→ **Supplied records**:
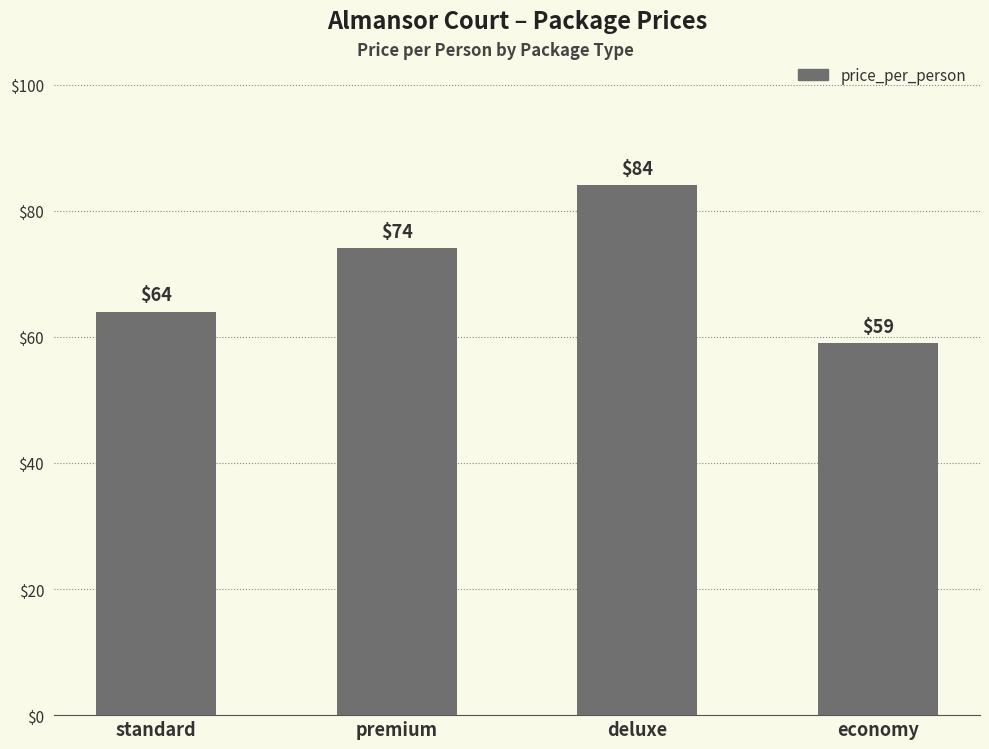

Which has a higher value, deluxe or premium?

deluxe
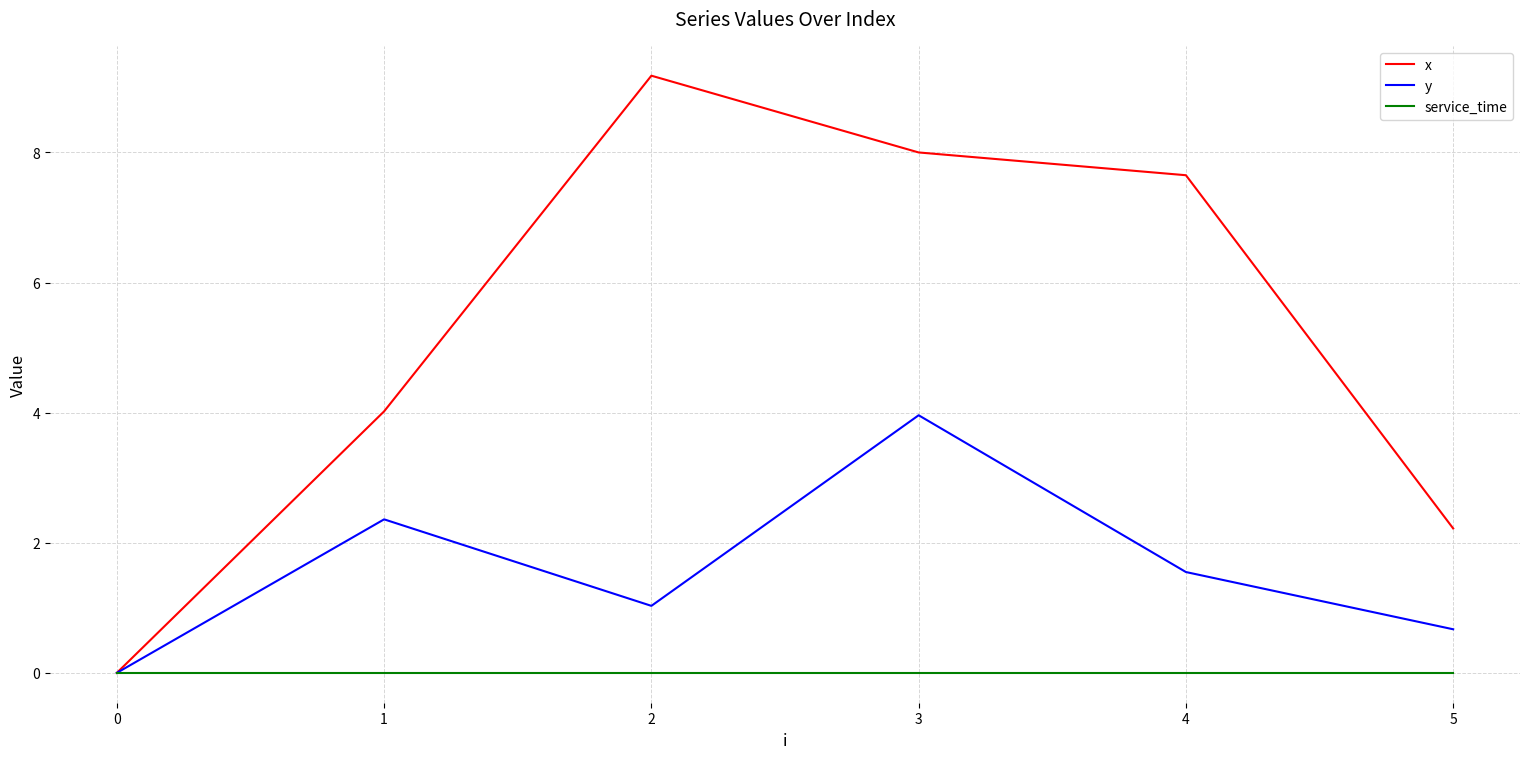

Where is the first local maximum for x?

2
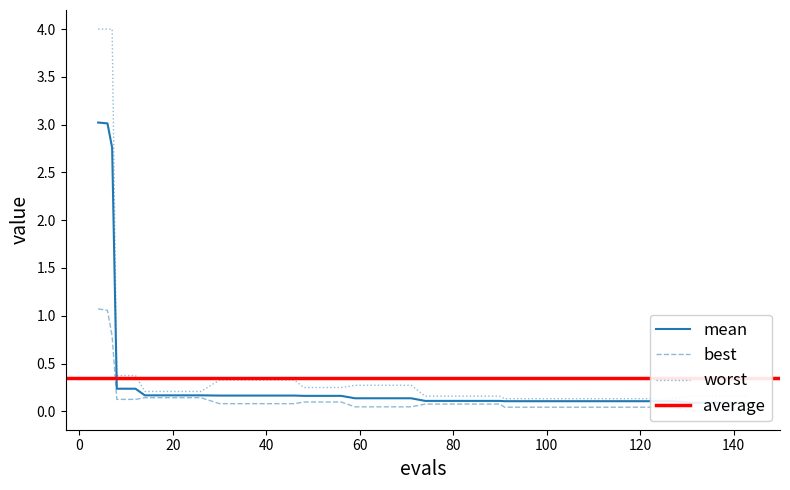

What is the difference between the maximum and minimum values in the best series?

1.1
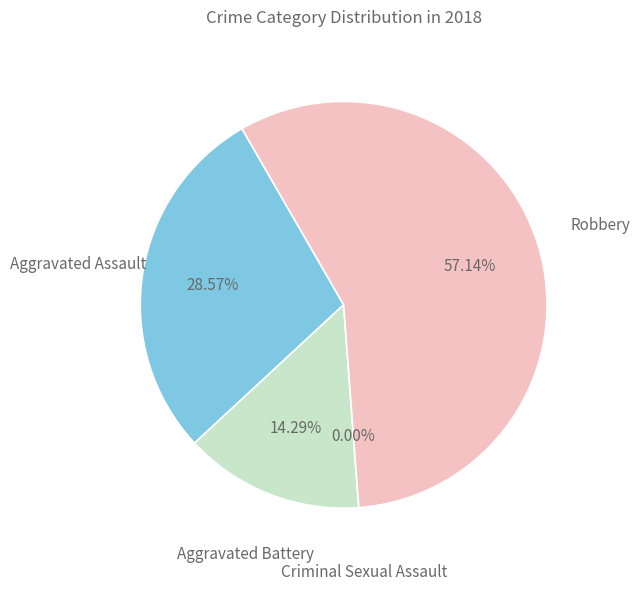

What portion of the pie excludes Robbery?

42.9%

→ **Exercise objective**:
Recast the entries above as a Markdown table with two columns, Row and Line, putting each non-blank line in its own row, numbered from 1 in order. Leave the pictures out.

→ **Result for this exercise**:
| Row | Line |
|---|---|
| 1 | Which has a higher value, deluxe or premium? |
| 2 | deluxe |
| 3 | Where is the first local maximum for x? |
| 4 | 2 |
| 5 | What is the difference between the maximum and minimum values in the best series? |
| 6 | 1.1 |
| 7 | What portion of the pie excludes Robbery? |
| 8 | 42.9% |